Senonché, la domanda di chip tornava a salire verso la fine dello scorso anno. Tuttavia, l’offerta non teneva il passo e ciò ha iniziato a tradursi in una carenza di chip sempre più evidente. Ma alla base non vi sono solo fattori contingenti. Da anni, l’avanzamento tecnologico sostiene sempre più la domanda, tra cui quella di chip impiegati nell’automotive. E c’è stato un errore di valutazione commesso da molte società durante lo scorso anno. Man mano che i governi imponevano il “lockdown”, esse applicavano alla crisi sanitaria ed economico i modelli finanziari degli ultimi decenni. Da qui, la decisione di fermare gli ordini. In realtà, accadeva che i consumatori di tutto il mondo, costretti a stare in casa, sfogavano i loro consumi acquistando smartphone, tablet, notebook, consolle per videogiochi, vuoi per trascorrere più alacremente il tempo libero, vuoi per la necessità di lavorare in smart working o di studiare tramite la didattica a distanza. Dunque, la domanda di chip è letteralmente esplosa, a fronte di un crollo della produzione.

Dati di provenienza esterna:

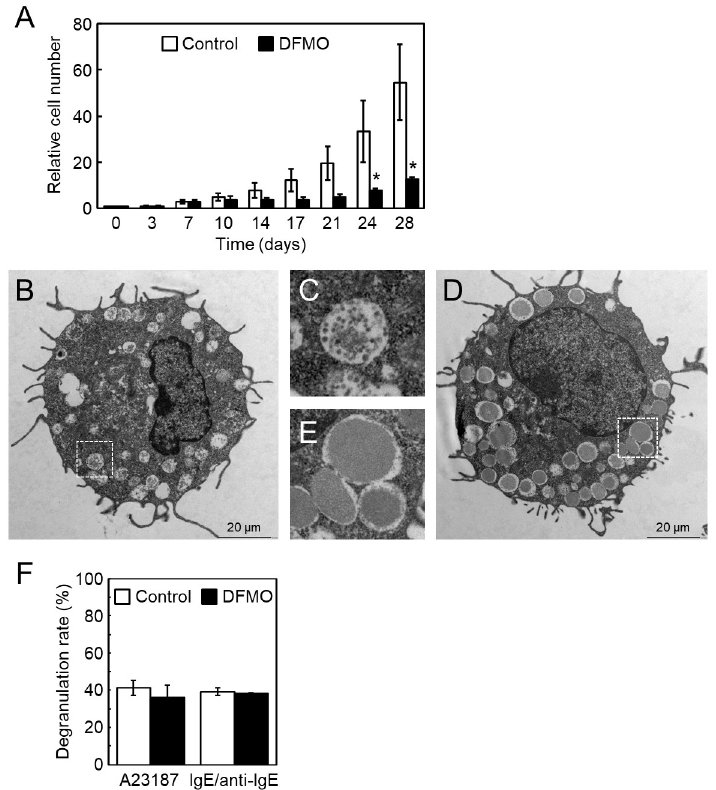
Fig 1. Cell number and morphology of BMMCs in the absence or presence of DFMO. (A) Starting with 0.1 mM DFMO treatment from day 3, the cells were cultured until day 28. The relative cell number on day 0 is shown as 1. Standard deviation (s.d.) was calculated; n = 3 replicates. � p < 0.05 compared with control. (B) Control and (D) DFMO-treated cells on day 28, observed with transmission electron microscopy. (C) and (E) Boxes with white dots from (B) and (D) in larger magnification, respectively. (F) β -hexosaminidase activity of supernatant and cell pellet after degranulation stimuli (calcium ionophore A23187 or IgE/anti-IgE) was given on day 28. Degranulation rate (%) ± s.d. is shown as [supernatant]/[supernatant + cell pellet], n = 3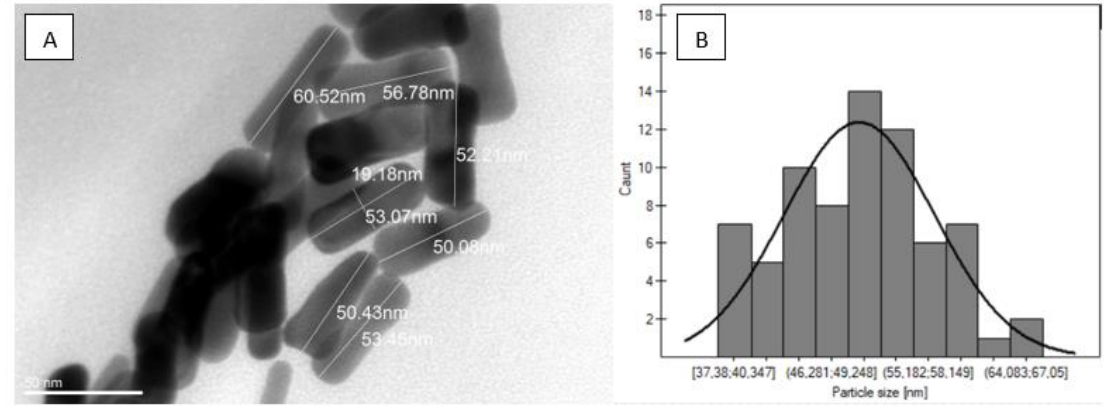
Figure 1. Nanorods morphology. ( A ): TEM images of gold nanorods used in the study. ( B ): An average size distribution of gold nanorods.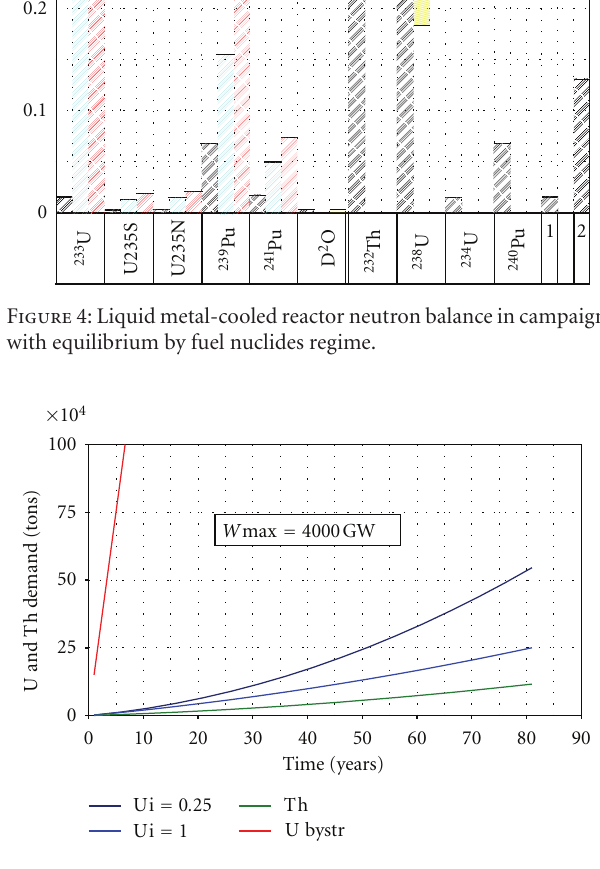
Figure 5: Dependencies of raw uranium and thorium requirement for di ff erent reactor types at the stage of even power growth up to 4000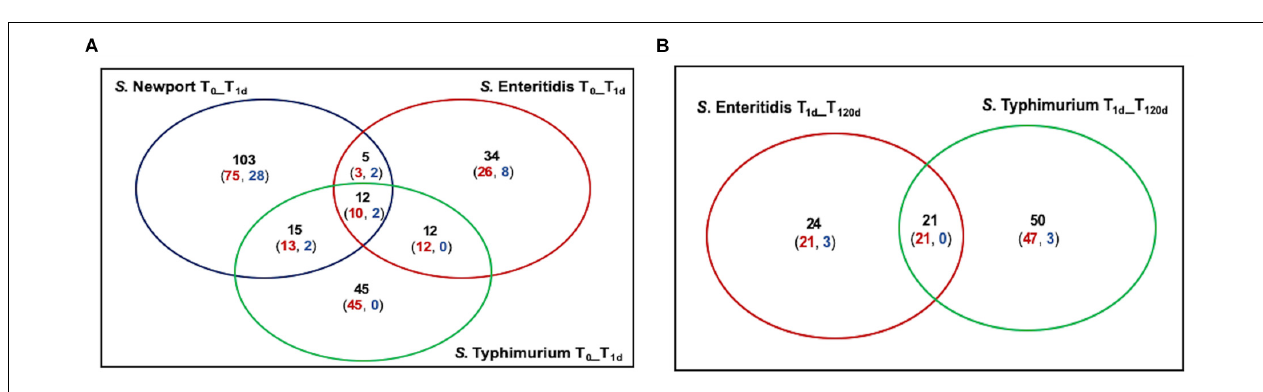
FIGURE 2 | The relative abundance of mutants after selection in pistachios. (A) S. Enteritidis P125109 mutant library on pistachios after drying for 1 day (T 1d ) relative to immediately after inoculation (T 0 ); (B) S. Enteritidis P125109 mutant library on pistachios at 120 days of storage (T 120d ) relative to T 1d ; (C) S. Typhimurium 14028s mutant library on pistachios at T 1d relative to T 0 ; (D) S. Typhimurium 14028s mutant library on pistachios at T 120d relative to T 1d ; (E) S. Newport C4.2 mutant library on pistachios at T 1d relative to T 0 . Red dots indicate significant ( P < 0.05) reduction by at least two-fold, blue dots indicate significant ( P < 0.05) increase by at least two-fold, and black dots indicate non-significant and/or less than two-fold change in abundance. Data represent the average of three independent trials and duplicate samples per trial ( n = 6). Some genes that are consistently under selection and discussed in the text are annotated.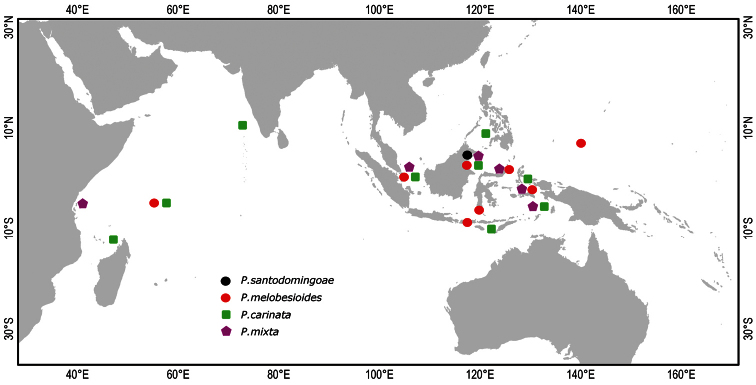
Distribution of Placospongia spp. in the Indo-West Pacific. Location of symbols is approximate.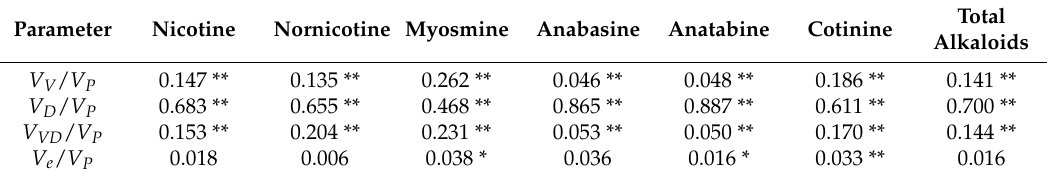
Table 5. Estimated proportions of variance components for alkaloids in Nicotiana tabacum leaves. Parameter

E di recente ci si sono messi pure un incendio a una fabbrica giapponese e una tempesta di neve nel Texas a colpire ulteriormente la produzione di chip. Infine, la ‘guerra’ dei dazi tra USA e Cina ha spinto alcuni colossi come Huawei a fare scorte di chip per evitare lo scenario peggiore e chissà se non anche per danneggiare i concorrenti. Al contrario, la generalità delle imprese è solita tenere in magazzino pochi chip, essenzialmente per due motivi: non sborsare troppo in anticipo per una voce di spesa rinviabile; la veloce obsolescenza di questi materiali, perché da un anno all’altro le caratteristiche tecniche si evolvono e rendono i chip precedenti vetusti.

Inoltre, le linee di produzione non stanno venendo aumentate, perché ciò non avrebbe senso economico. Costerebbe troppo e quando le condizioni del mercato si saranno normalizzate, risulterebbero in eccedenza.

Il caso evidenzia la necessità di puntare all’indipendenza tecnologica in un contesto di frizioni commerciali crescenti. Si consideri che il problema delle terre rare si trascina da anni. Si tratta di 17 elementi della tavola periodica, impiegati nell’elettronica di consumo. A produrne in condizioni di quasi monopolio è la Cina, sebbene potenzialmente la Corea del Nord ne sarebbe straricca, ma ha un mercato chiuso al mondo. Pechino vanta, pertanto, un potere di ricatto verso il resto del mondo, in quanto le basterebbe fermare del tutto le esportazioni per mettere in ginocchio la produzione mondiale. Se non lo fa è perché questa sarebbe l’arma nucleare da utilizzare a mali estremi e anche per i duri contraccolpi che la stessa economia cinese accuserebbe in un simile scenario.